I am running a PySpark application on a remote cluster with DataBricks Connect. I'm facing a problem when trying to retrieve the minimum value of a column when another column has a certain value. When running the following line:
feat_min = df.filter(df['target'] == 1).select(
F.min(F.col('feat')).alias('temp')).first().temp
I am getting this error:
Exception has occurred: Py4JJavaError
An error occurred while calling o5043.collectToPython.
: java.lang.StackOverflowError
at scala.collection.TraversableLike.builder$1(TraversableLike.scala:233)
at scala.collection.TraversableLike.map(TraversableLike.scala:237)
at scala.collection.TraversableLike.map$(TraversableLike.scala:231)
at scala.collection.immutable.List.map(List.scala:298)
The Java stacktrace is very long but not informative at all. Similarly the Python stacktrace only points to the line where it fails and doesn't provide any useful information.
The dataframe is very small, 1000 lines or less. When running the code directly on the same cluster the problem doesn't happen. When running it locally in a different conda environment with PySpark installed it also doesn't happen.
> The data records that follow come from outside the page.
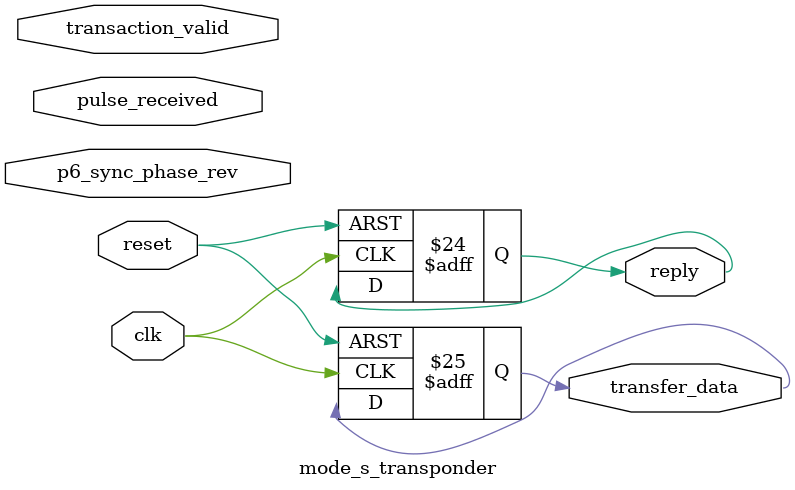
<source format=v>
module mode_s_transponder (
    input clk,
    input reset,
    input pulse_received,
    input transaction_valid,
    input p6_sync_phase_rev,
    // ... 其他輸入
    output reg reply,
    output reg transfer_data
);

    // 定義狀態
    parameter START = 0;
    parameter PULSE_RECEIVED_CHECK = 1;
    parameter TRANSACTION_VALID_CHECK = 2;
    parameter P6_SYNC_CHECK = 3;
    // ... 其他狀態

    reg [31:0] current_state;

    initial begin
        current_state = START;
        reply = 0;
        transfer_data = 0;
    end

    always @(posedge clk or posedge reset) begin
        if (reset) begin
            current_state = START;
            reply = 0;
            transfer_data = 0;
        end else begin
            case (current_state)
                START: begin
                    current_state = PULSE_RECEIVED_CHECK;
                end
                PULSE_RECEIVED_CHECK: begin
                    if (pulse_received) begin
                        current_state = TRANSACTION_VALID_CHECK;
                    end else begin
                        current_state = PULSE_RECEIVED_CHECK;
                    end
                end
                // Transaction check
                TRANSACTION_VALID_CHECK: begin
                    if (transaction_valid) begin
                        current_state = P6_SYNC_CHECK;
                    end else begin
                        // ... 處理交易無效
                    end
                end

                //P6_SYNC_CHECK
                P6_SYNC_CHECK: begin
                    if (p6_sync_phase_rev) begin
                        // ... 處理 P6 和 SYNC 相位反轉
                    end else begin
                        // ... 處理 P6 和 SYNC 相位不反轉
                    end
                end
                // ... 其他狀態
                default: current_state = START;
            endcase
        end
    end

endmodule

</source>
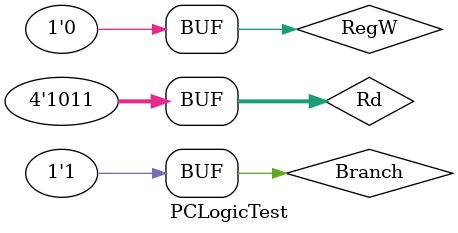
<source format=v>
`timescale 1ns / 1ps


module PCLogicTest;

	// Inputs
	reg [3:0] Rd;
	reg RegW;
	reg Branch;

	// Outputs
	wire PCS;

	// Instantiate the Unit Under Test (UUT)
	PCLogic uut (
		.Rd(Rd), 
		.RegW(RegW), 
		.Branch(Branch), 
		.PCS(PCS)
	);

	initial begin
		// Initialize Inputs
		Rd = 4'b0;
		RegW = 0;
		Branch = 0;

		//------------------------------RD = 111

		//-------RegW = 0

		#10;
		
		Rd = 4'b1111;
		RegW = 0;
		Branch = 0;

		//--------RegW = 1

		#10;	

		Rd = 4'b1111;
		RegW = 1;
		Branch = 0;		
		
		//--------Branch = 1

		#10;	

		Rd = 4'b1111;
		RegW = 1;
		Branch = 1;				


		//------------------------------RD = 1011

		//----------------RegW = 0
		
		#10;
		
		Rd = 4'b1011;
		RegW = 0;
		Branch = 0;
		
		//------Branch = 1

		#10;	

		Rd = 4'b1011;
		RegW = 0;
		Branch = 1;			

		//----------------RegW = 1

		#10;	

		Rd = 4'b1011;
		RegW = 1;
		Branch = 0;		

		//------Branch = 1

		#10;	

		Rd = 4'b1011;
		RegW = 0;
		Branch = 1;			
        

	end
      
endmodule


</source>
I saw this question and changed maxResultSize
as recommended. I tried both 10g and 0 (unlimited) to no avail.
I think it should have something to do with the Spark configuration on my local machine but other than maxResultSize
I haven't changed anything from the defaults installed by Databricks Connect. BTW, DB Connect is installed in a separate conda environment with no PySpark present, as per instructions. I've got Python 3.8.10 running on both my local machine and on the cluster and I've got the correct DB Connect version installed for my DBR.
Here is my Spark config if it's any help:
('spark.app.startTime', '1637931933606')
('spark.sql.catalogImplementation', 'in-memory')
('spark.driver.host', '192.168.0.36')
('spark.app.name', 'project')
('spark.executor.id', 'driver')
('spark.sql.extensions', 'io.delta.sql.DeltaSparkSessionExtension')
('spark.sql.warehouse.dir', 'file:/home/user/project/spark-warehouse')
('spark.rdd.compress', 'True')
('spark.app.id', 'local-1637931934443')
('spark.serializer.objectStreamReset', '100')
('spark.driver.maxResultSize', '0')
('spark.master', 'local[*]')
('spark.submit.pyFiles', '')
('spark.submit.deployMode', 'client')
('spark.ui.showConsoleProgress', 'true')
('spark.driver.port', '45897')
('spark.sql.catalog.spark_catalog', 'org.apache.spark.sql.delta.catalog.DeltaCatalog')
Thanks in advance for any input, I'm still pretty new to Spark and having DB Connect working properly would be a godsend.